In high school, I was the kid who didn't party. It didn't interest me, and I was never invited to any parties, so I was never exposed to it. It took me until about sophomore year of high school to realize that the parties people were talking about weren't innocent birthday parties and pool parties. I didn't even know fake ID's existed and that high schoolers could get them until later in my high school career. Even though I was enrolled in public elementary, middle, and high schools, I was pretty sheltered. College came around, and even though I went to a Christian university, the party scene was still around. That surprised me, because one of the many reasons I chose a private Christian school was to get away from the party people that had filled my 13 years of public education.
Here's the thing I found about partying. It just is not a satisfying lifestyle. No matter how much you drink, or what you do, you always wake up feeling empty the next morning. Maybe you legitimately feel like you have a hole in your memory...that's never fun. Maybe you wake up and feel regret...which also isn't fun. Maybe you wake up and think, "that seriously was not worth it." And then comes the shame. The whole, "what have I done. What did I do and why can't I remember it. Why did I ever think that would be worthwhile." That hole that you thought would be filled..it wasn't. In a sense, it kinda seems like it got bigger as the night went on. And once you realize that, that's when you break a bit.

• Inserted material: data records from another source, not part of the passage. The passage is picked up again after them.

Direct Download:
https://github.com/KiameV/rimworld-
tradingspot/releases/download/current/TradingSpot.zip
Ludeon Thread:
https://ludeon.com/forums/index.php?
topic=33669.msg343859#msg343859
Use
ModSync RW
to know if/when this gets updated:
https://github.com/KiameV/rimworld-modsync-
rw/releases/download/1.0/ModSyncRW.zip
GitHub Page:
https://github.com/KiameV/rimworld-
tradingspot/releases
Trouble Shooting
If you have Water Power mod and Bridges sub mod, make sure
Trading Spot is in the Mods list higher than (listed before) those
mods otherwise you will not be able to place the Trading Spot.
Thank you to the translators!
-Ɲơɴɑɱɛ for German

The beautiful thing about brokenness is that it leaves you open and vulnerable to whatever God has to show you. In Matthew 5:3, Jesus states, "blessed are the poor in spirit, for theirs is the kingdom of heaven." Well..what the heck does that mean and how does it relate to an unsatisfying lifestyle? How can you be poor in spirit? Here's what Oswald Chambers says in My Utmost for His Highest.
At the basis of Jesus Christ's Kingdom is the unaffected loveliness of the commonplace. The thing I am blessed in is my poverty. If I know I have no strength of will, no nobility of disposition, then Jesus says--Blessed are you, because it is through this poverty that I enter His Kingdom. I cannot enter His Kingdom as a good man or woman, I can only enter it as a complete pauper.
Based off of this, being poor in spirit simply means being at the place when you have nothing but Jesus to depend on. When you have reached that point when you realize, "alright God. I'm done. I've lost everything and my only option is you," that's when you're poor in spirit.
For me, I'm always reminded of the followers of Christ I met in Africa when I read Matthew 5:3. The people who literally have very little..but they have Jesus, and he is so much more than enough. The people who radiate joy, even though they live in what Americans would deem 'uninhabitable conditions,' because they have Jesus and they don't need or want much else. To them, God is everything. You see, it's when we are at our weakest and most vulnerable state when we realize how much we need God. That's when we realize just how blessed we are to even have such an option. But it requires being broken enough to fully let God work in your life so that you can fully accept all that he has to offer. Because when God's the only option, you'll take whatever the offer is.